Our results reveal a markedly higher RW occurrence probability in the homogeneous medium, 12.1%, compared with a considerably lower value, 5.61%, for the disordered medium. It is worth pointing out that the presence of RWs in a disordered medium is independent of nonlinearity. Rather, the disorder level in the system is the primary determinant of RW occurrence probability, whereas nonlinearity plays a substantially marginal role. On the other hand, in a homogeneous medium, RW formation incorporates a discernible influence of a nonlinear strength threshold of 0.7. Interestingly, a moderate increase in nonlinear intensity initially prompts an increase in the probability of RW occurrence, attributable to MI. As nonlinearity becomes more potent, the role of MI grows increasingly dominant, triggering a significant surge in RWs. However, when nonlinearity achieves an excessively high level, an equilibrium between the effects of MI and diffraction is established.

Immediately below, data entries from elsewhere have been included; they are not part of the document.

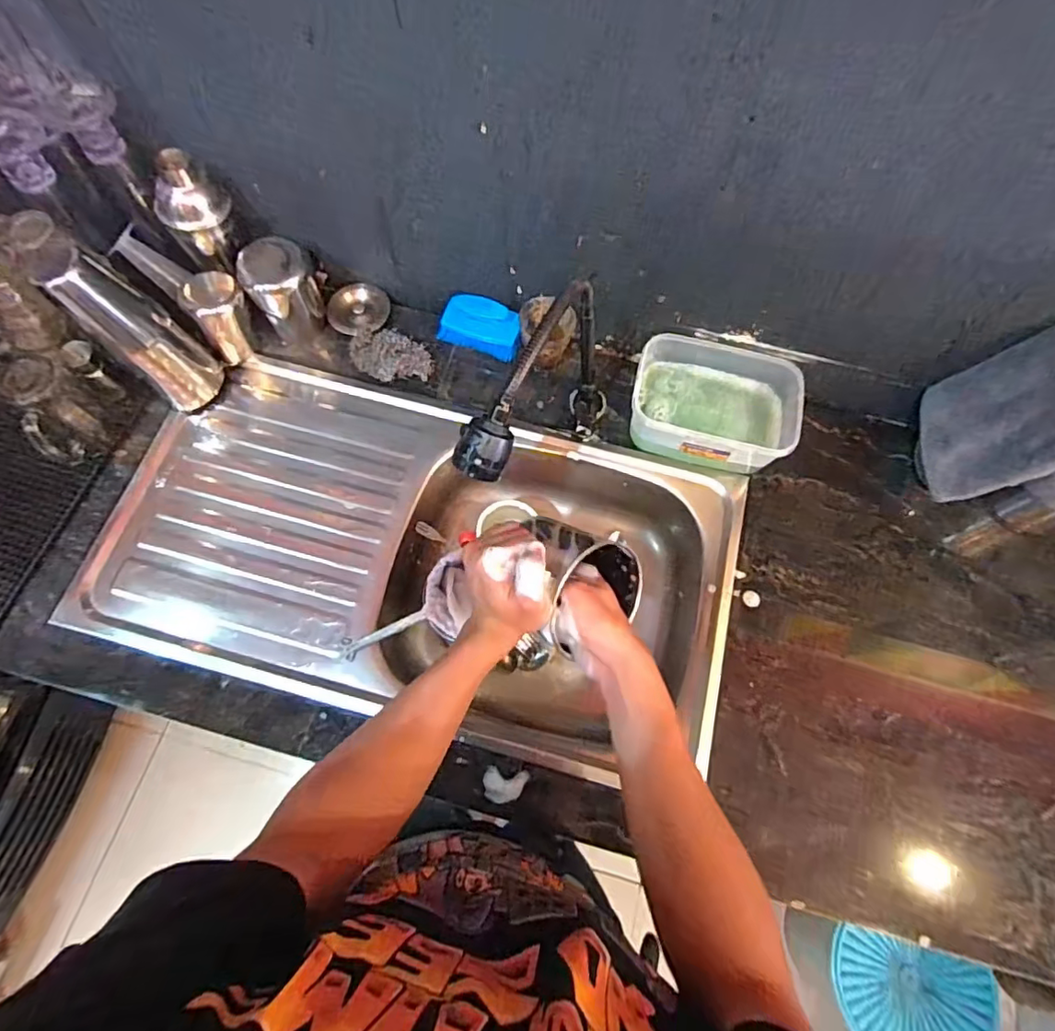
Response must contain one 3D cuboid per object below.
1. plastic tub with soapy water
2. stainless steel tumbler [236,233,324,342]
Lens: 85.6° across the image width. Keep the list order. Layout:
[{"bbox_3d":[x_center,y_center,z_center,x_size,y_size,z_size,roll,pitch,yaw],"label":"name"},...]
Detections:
[{"bbox_3d":[0.234,-0.135,0.731,0.198,0.093,0.157,15,70,4],"label":"plastic tub with soapy water"},{"bbox_3d":[-0.324,-0.300,0.758,0.083,0.123,0.075,-27,72,-11],"label":"stainless steel tumbler"}]

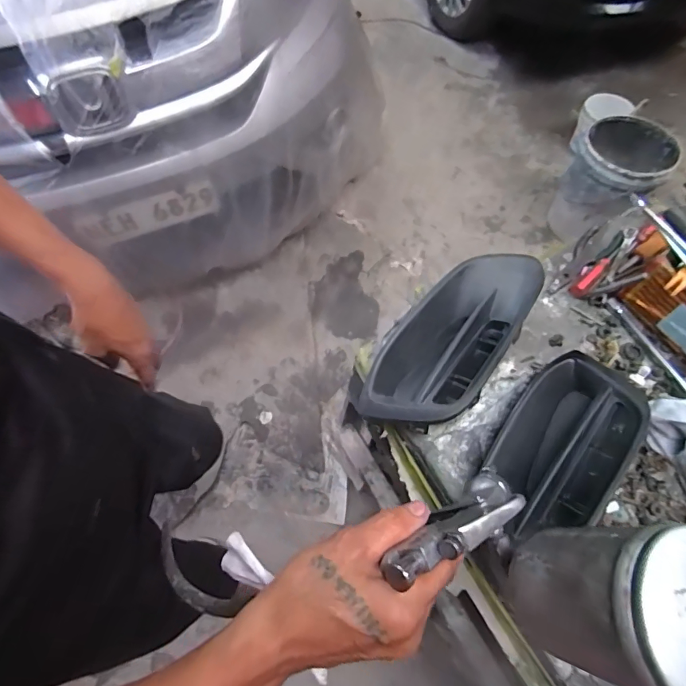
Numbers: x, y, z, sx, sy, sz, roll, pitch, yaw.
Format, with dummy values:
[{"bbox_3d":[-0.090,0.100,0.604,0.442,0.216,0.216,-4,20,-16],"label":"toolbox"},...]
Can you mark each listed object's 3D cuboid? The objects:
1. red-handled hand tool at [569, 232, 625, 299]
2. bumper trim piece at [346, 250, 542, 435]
[{"bbox_3d":[0.403,-0.126,0.683,0.029,0.021,0.147,37,69,19],"label":"red-handled hand tool"},{"bbox_3d":[0.142,-0.005,0.582,0.139,0.068,0.298,32,67,17],"label":"bumper trim piece"}]

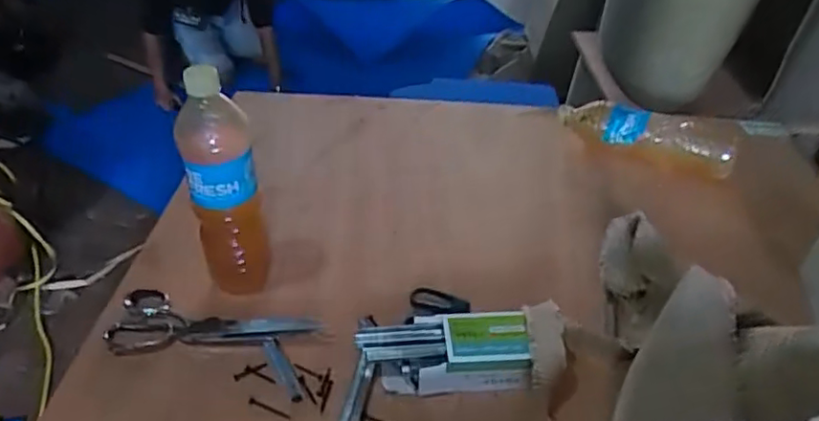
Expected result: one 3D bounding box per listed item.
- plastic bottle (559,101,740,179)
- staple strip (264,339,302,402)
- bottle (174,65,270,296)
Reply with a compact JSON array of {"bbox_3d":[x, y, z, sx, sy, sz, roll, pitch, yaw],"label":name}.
[{"bbox_3d":[0.368,-0.125,0.937,0.268,0.061,0.059,19,42,19],"label":"plastic bottle"},{"bbox_3d":[-0.135,0.170,0.643,0.014,0.007,0.084,-20,45,-25],"label":"staple strip"},{"bbox_3d":[-0.204,-0.020,0.669,0.079,0.269,0.077,-14,42,-19],"label":"bottle"}]

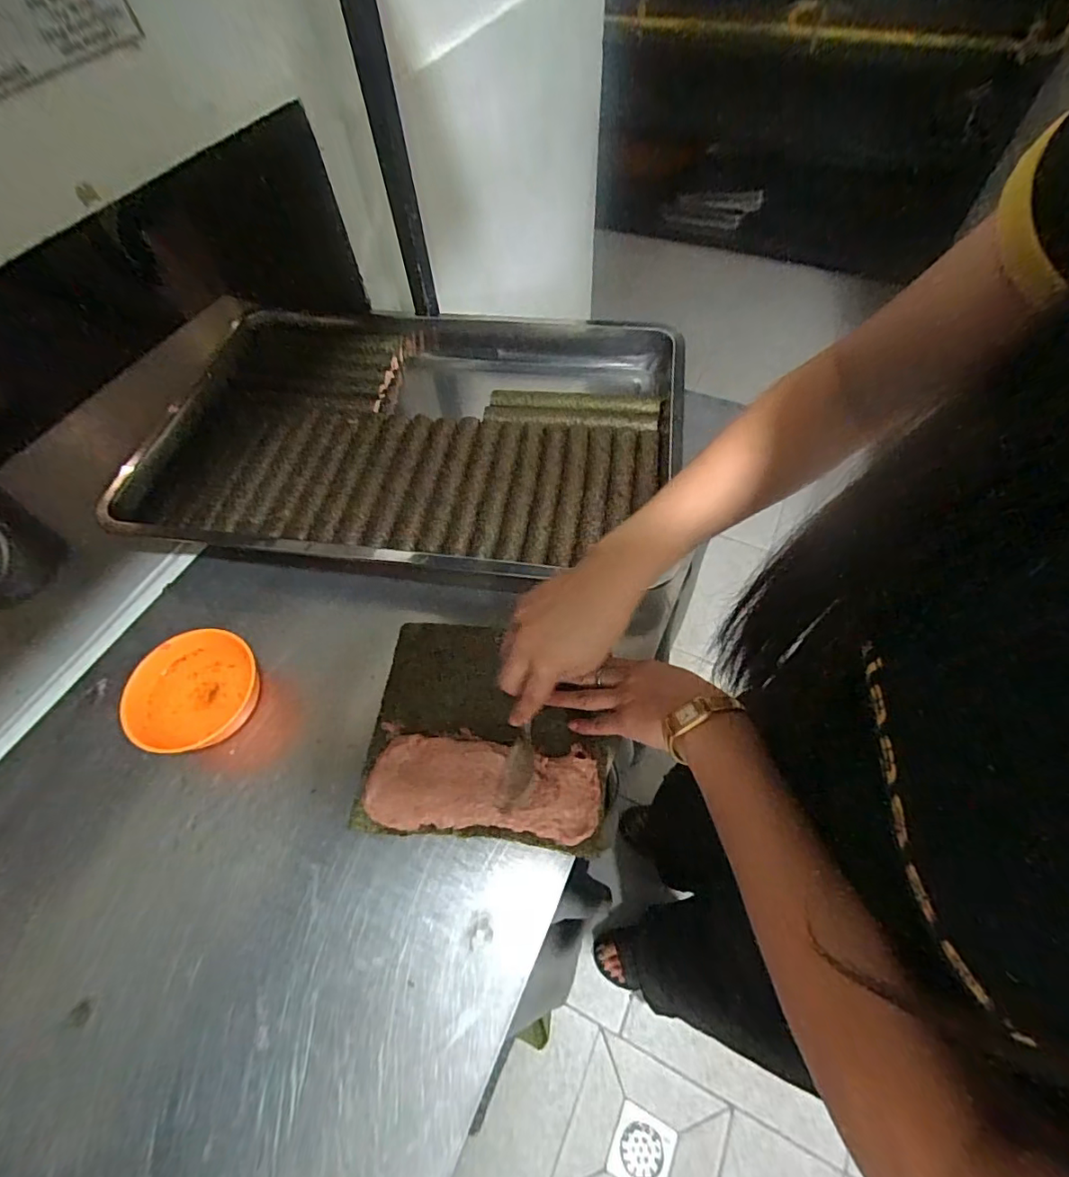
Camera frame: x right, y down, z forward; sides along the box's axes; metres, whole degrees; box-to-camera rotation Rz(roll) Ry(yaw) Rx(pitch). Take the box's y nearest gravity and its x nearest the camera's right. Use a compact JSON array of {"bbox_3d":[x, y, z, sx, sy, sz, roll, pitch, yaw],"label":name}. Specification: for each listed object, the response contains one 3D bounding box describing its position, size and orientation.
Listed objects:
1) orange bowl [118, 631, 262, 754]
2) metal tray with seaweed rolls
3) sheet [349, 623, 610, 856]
[{"bbox_3d":[-0.291,0.092,0.457,0.100,0.047,0.109,-1,58,2],"label":"orange bowl"},{"bbox_3d":[-0.143,-0.185,0.621,0.607,0.056,0.405,5,58,6],"label":"metal tray with seaweed rolls"},{"bbox_3d":[-0.040,0.115,0.447,0.191,0.013,0.177,4,58,5],"label":"sheet"}]

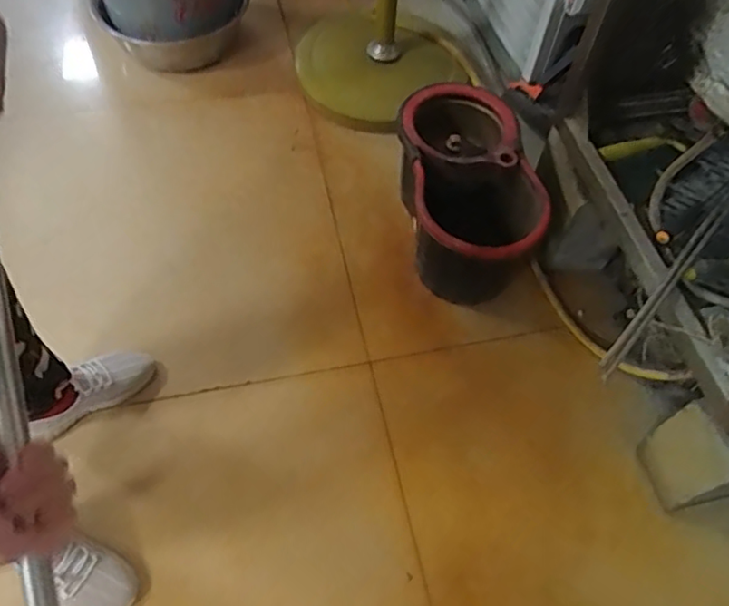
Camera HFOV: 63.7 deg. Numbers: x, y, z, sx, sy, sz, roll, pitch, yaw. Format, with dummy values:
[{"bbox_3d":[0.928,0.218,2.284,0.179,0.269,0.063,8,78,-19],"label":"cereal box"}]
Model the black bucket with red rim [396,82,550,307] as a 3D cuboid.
[{"bbox_3d":[0.206,-0.238,1.225,0.252,0.224,0.449,-5,58,-6],"label":"black bucket with red rim"}]

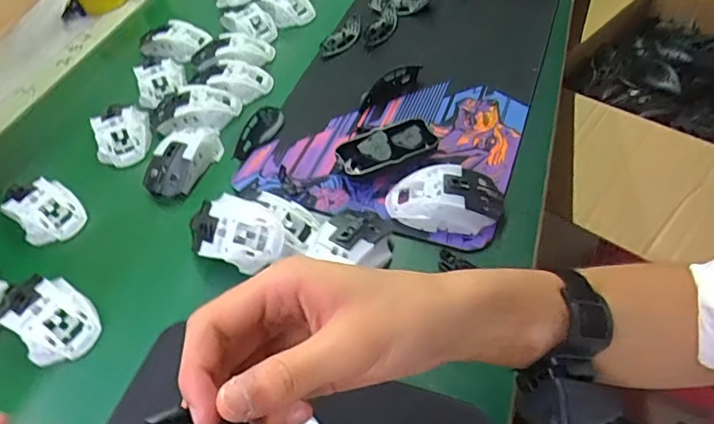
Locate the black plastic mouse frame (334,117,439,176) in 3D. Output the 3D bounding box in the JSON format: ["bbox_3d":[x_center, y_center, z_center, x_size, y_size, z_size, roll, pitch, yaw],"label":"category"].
[{"bbox_3d":[0.035,-0.068,0.578,0.109,0.029,0.052,-20,51,-10],"label":"black plastic mouse frame"}]

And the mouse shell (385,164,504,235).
[{"bbox_3d":[0.089,-0.012,0.527,0.112,0.037,0.061,-2,50,5],"label":"mouse shell"}]

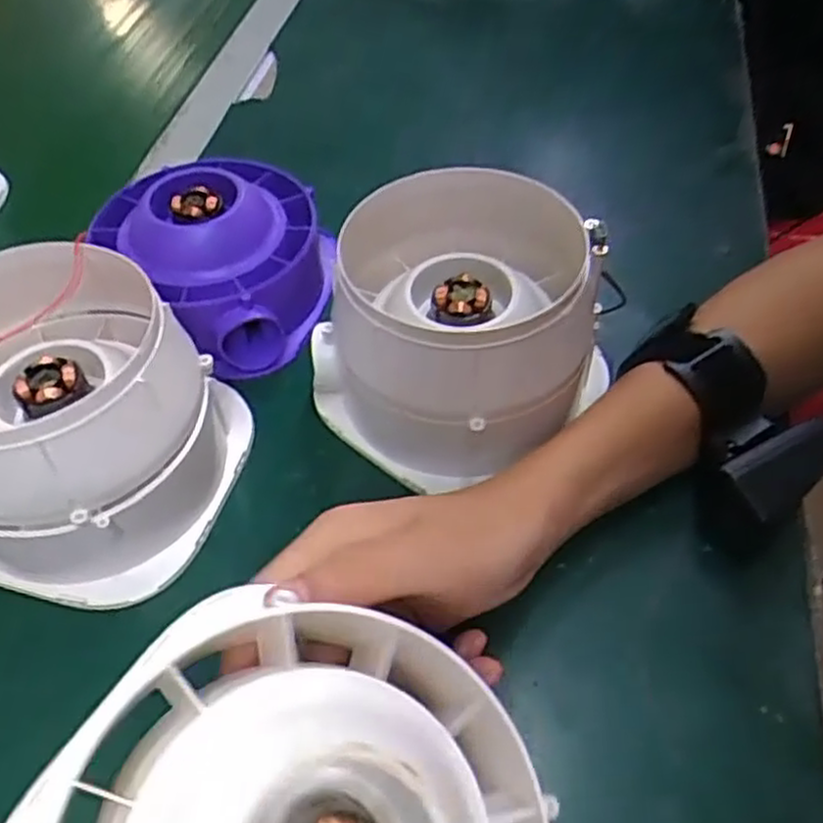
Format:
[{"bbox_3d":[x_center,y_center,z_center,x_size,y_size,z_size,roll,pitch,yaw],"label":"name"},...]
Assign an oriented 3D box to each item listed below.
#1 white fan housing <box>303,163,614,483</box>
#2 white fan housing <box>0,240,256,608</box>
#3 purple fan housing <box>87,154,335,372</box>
[{"bbox_3d":[0.020,-0.044,0.374,0.127,0.096,0.121,-1,52,1],"label":"white fan housing"},{"bbox_3d":[-0.161,0.001,0.348,0.139,0.099,0.133,-1,52,1],"label":"white fan housing"},{"bbox_3d":[-0.107,-0.098,0.444,0.141,0.067,0.128,36,61,27],"label":"purple fan housing"}]

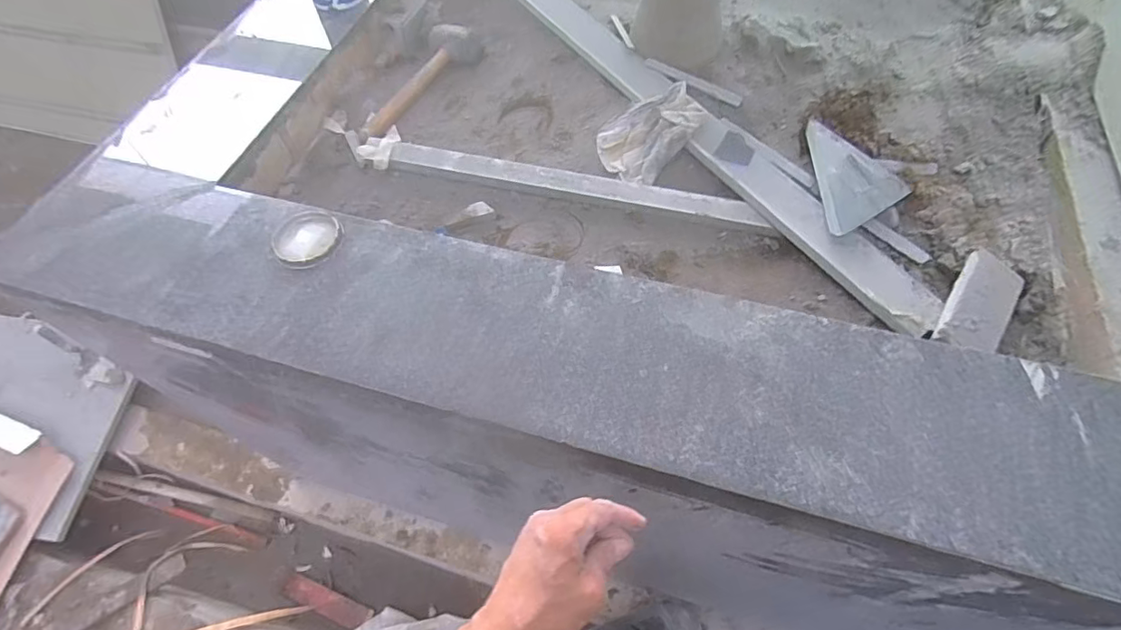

Consequently, RW occurrence probability experiences a dip, subsequently stabilizing in a range between 1% and 3%. Therefore, our study underscores a distinct difference in RW generation probability between disordered and homogeneous media.

4. Conclusions

This study delves into the intricate statistical law of RWs in two-dimensional disordered lattices. The intriguing findings reveal a corresponding increase in the probability of RW occurrence as disorder levels increase under linear conditions, consequently tightening the statistical tail of RWs. However, with the introduction of nonlinearity, the statistical tail undergoes further contraction, but the probability of RW occurrence retains relative stability. Anderson localization significantly reduces the interactions among filaments. Unlike in a homogeneous medium, where the probability of RW occurrence varies significantly with nonlinear changes, this phenomenon is suppressed here. Instead, it maintains a relatively stable trend with a slightly upward tendency. This compelling observation starkly contrasts with the dynamics in homogeneous media. It indirectly reflects that the interaction between adjacent waves in the disordered system is weak, which provides a train of thought for future study on the nonlinear interaction between adjacent Anderson local waves.